Suck for Luck? Oh, it’s so on.
In a widely-expected move -- I mean, could you really imagine him returning to Stanford for his senior season? -- quarterback Andrew Luck, the most wanted college player in the NFL, will not return to school after his season is complete.
That’s the word from Yahoo Sports, which reports that Luck will not take college classes next quarter as he prepares himself for the 2012 NFL draft and a possible relocation to Indianapolis.
There were some observers who apparently believed Luck could return to school in order to manipulate which team could possibly take him No. 1 in the draft (if that, in fact, is where Luck is selected). But that’s not going to happen at this point, and when winter quarter classes begin Jan. 9 at Stanford, Luck won’t be there.
More from Yahoo:
“He could still go back and register for classes, but that’s not the plan,” said a source who has known Luck for many years.
Luck’s father, Oliver, who played quarterback in the NFL and is now the athletic director at West Virginia University, wrote via text message that his son “does have academic work this spring that he needs to complete to graduate … and he’s planning to finish his academics.” When asked specifically about whether his son would be taking classes or focusing on his NFL future, Luck wrote: “All I can tell you is that he’ll finish his degree.

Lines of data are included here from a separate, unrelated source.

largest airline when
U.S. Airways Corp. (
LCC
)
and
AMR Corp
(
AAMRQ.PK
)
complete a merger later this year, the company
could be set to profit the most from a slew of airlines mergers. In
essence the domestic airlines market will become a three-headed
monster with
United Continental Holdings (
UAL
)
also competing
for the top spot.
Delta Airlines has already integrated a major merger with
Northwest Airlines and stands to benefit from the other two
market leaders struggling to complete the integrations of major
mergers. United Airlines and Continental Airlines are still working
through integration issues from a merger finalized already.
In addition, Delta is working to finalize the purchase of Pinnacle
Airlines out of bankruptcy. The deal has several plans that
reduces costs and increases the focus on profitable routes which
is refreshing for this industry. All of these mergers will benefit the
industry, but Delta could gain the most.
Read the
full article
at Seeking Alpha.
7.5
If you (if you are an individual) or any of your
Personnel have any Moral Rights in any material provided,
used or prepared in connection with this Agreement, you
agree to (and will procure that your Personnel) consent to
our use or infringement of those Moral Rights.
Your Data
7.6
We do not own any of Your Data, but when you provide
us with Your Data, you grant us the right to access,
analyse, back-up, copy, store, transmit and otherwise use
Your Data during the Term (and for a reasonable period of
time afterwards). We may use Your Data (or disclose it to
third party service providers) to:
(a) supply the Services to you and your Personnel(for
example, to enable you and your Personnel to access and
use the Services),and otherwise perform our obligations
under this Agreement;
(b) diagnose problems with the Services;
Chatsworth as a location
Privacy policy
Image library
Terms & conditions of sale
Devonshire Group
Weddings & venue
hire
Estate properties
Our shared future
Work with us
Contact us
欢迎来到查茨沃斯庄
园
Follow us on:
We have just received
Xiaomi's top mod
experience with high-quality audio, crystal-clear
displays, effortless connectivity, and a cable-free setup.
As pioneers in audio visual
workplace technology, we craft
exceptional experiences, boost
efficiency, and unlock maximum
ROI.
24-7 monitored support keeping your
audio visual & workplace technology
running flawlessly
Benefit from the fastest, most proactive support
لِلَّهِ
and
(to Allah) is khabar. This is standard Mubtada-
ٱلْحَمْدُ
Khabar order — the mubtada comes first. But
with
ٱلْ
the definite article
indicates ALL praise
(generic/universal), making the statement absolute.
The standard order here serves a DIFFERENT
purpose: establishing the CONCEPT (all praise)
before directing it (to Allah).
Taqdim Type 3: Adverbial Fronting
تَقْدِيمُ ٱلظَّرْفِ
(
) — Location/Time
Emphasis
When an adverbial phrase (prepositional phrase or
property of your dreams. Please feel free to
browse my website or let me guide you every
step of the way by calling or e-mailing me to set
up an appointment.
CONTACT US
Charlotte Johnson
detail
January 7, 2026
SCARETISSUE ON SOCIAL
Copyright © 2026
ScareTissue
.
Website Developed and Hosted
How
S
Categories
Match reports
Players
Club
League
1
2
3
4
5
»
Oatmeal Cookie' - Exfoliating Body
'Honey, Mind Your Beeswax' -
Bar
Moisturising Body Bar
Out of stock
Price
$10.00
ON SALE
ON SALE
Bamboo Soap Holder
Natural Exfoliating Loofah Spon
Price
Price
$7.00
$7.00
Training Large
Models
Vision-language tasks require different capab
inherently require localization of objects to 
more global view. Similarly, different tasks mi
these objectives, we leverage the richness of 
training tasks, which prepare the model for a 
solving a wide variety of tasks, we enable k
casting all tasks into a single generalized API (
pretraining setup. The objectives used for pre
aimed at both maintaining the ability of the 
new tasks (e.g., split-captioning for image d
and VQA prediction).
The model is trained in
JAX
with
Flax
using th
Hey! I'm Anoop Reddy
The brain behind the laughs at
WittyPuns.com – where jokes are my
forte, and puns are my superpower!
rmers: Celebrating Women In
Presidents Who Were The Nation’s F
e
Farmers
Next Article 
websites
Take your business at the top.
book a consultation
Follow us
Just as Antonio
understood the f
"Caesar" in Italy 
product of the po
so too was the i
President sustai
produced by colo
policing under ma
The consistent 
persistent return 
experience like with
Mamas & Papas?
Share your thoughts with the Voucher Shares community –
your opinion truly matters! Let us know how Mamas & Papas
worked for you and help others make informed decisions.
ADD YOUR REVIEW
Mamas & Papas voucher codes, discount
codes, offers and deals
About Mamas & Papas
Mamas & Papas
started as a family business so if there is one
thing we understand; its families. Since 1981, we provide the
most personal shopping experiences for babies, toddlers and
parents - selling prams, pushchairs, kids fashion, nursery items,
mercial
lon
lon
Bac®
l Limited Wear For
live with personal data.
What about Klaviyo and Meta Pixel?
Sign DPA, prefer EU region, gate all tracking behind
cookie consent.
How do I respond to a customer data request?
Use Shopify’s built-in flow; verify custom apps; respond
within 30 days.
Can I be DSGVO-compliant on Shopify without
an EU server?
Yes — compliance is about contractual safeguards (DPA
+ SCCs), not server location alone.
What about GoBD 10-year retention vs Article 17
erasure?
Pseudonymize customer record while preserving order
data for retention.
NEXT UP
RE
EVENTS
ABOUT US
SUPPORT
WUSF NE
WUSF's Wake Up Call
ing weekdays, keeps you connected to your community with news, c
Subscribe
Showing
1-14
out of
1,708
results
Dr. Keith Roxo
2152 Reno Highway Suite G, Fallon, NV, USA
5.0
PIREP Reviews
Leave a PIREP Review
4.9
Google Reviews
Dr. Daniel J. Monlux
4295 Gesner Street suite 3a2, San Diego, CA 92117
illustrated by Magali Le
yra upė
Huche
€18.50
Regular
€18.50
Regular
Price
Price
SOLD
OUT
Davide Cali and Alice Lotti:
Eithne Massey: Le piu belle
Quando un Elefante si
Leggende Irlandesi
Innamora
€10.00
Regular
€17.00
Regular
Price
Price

It is important to him.”
If you were to analyze this situation deeply, you could make the claim that Luck might not want to play in Indianapolis, because there’s a decent chance he’d be stuck behind Peyton Manning for a few years. This assumes, of course, that Manning is healthy and that Indianapolis wouldn’t trade Luck for a boatload of draft picks. But as far as returning to Stanford to avoid that potential clash, it sounds like that’s not playing a factor in his decision.
“That’s not his style,” Yahoo’s source said. “He doesn’t like all the attention to begin with and now you’re talking about doing something that would bring a lot of extra attention on him. … I know it has been done, but there’s no guarantee of where you go. Even now, you can’t figure out what the teams are really going to do. He wants to go somewhere and have a chance to be great. You can’t create that by yourself.”